Could you please transcribe the data exactly, without the pictures?

Data segment –
-.-.-

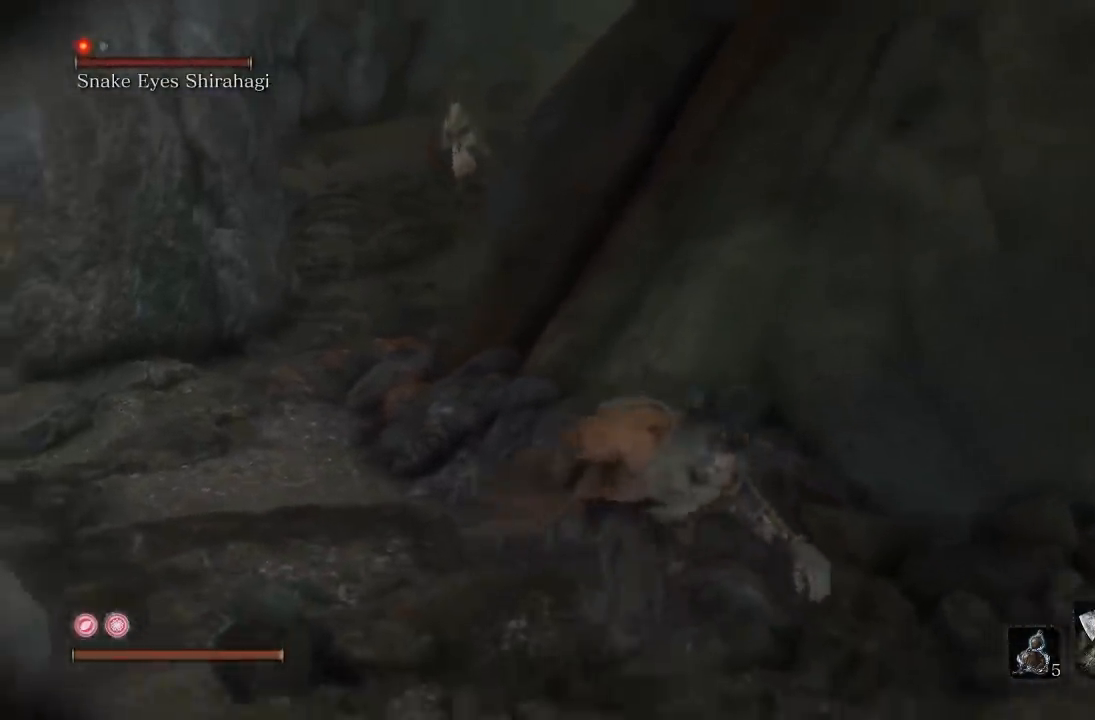
{"buttons": [], "left_stick": "right", "right_stick": "right", "button_events": []}
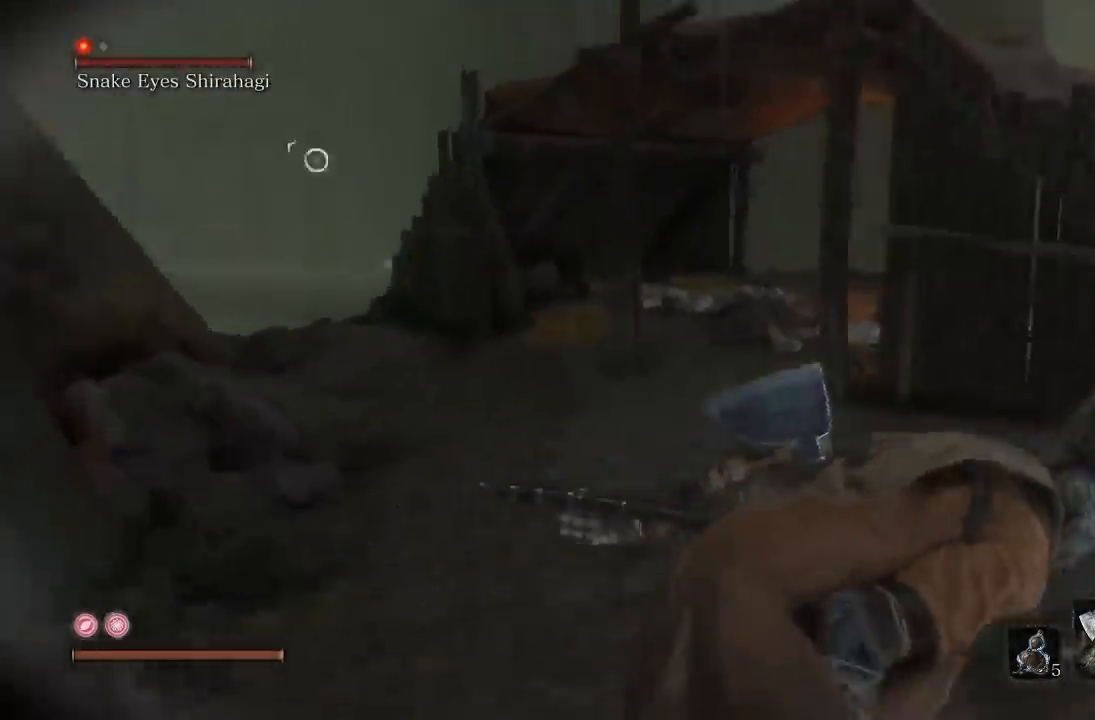
{"buttons": ["B"], "left_stick": "up", "right_stick": "center", "button_events": [[267, "B", "down"]]}
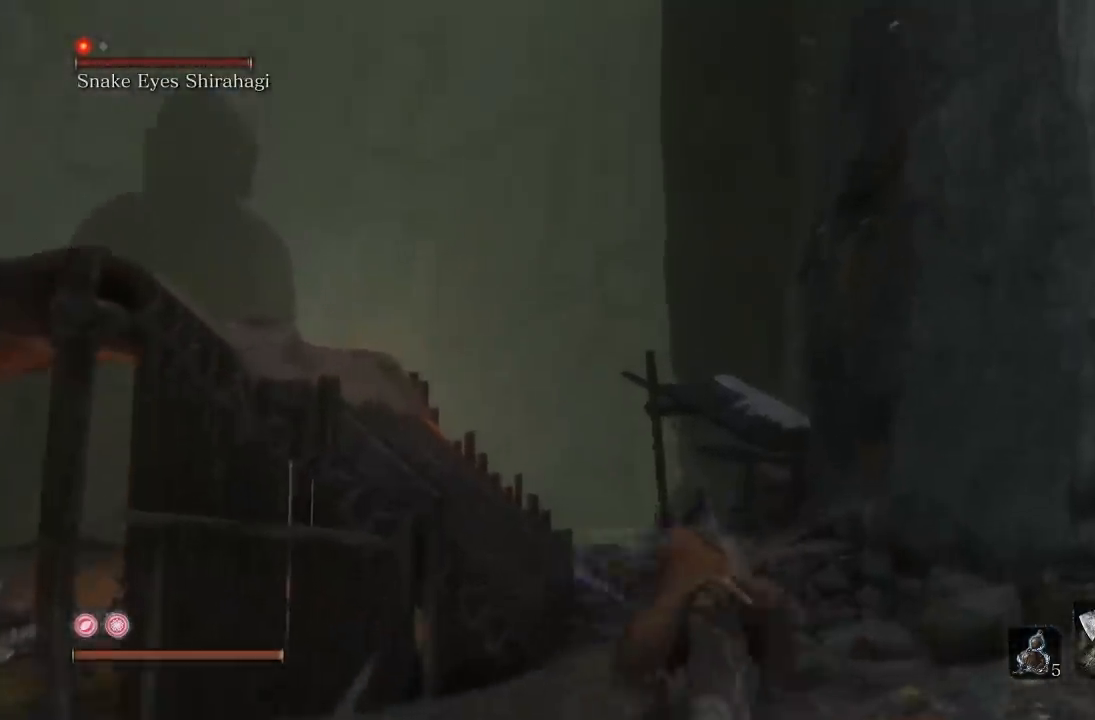
{"buttons": ["B"], "left_stick": "up", "right_stick": "center", "button_events": []}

-.-.-

Finished task –
{"buttons": [], "left_stick": "right", "right_stick": "right", "button_events": []}
{"buttons": ["B"], "left_stick": "up", "right_stick": "center", "button_events": [[267, "B", "down"]]}
{"buttons": ["B"], "left_stick": "up", "right_stick": "center", "button_events": []}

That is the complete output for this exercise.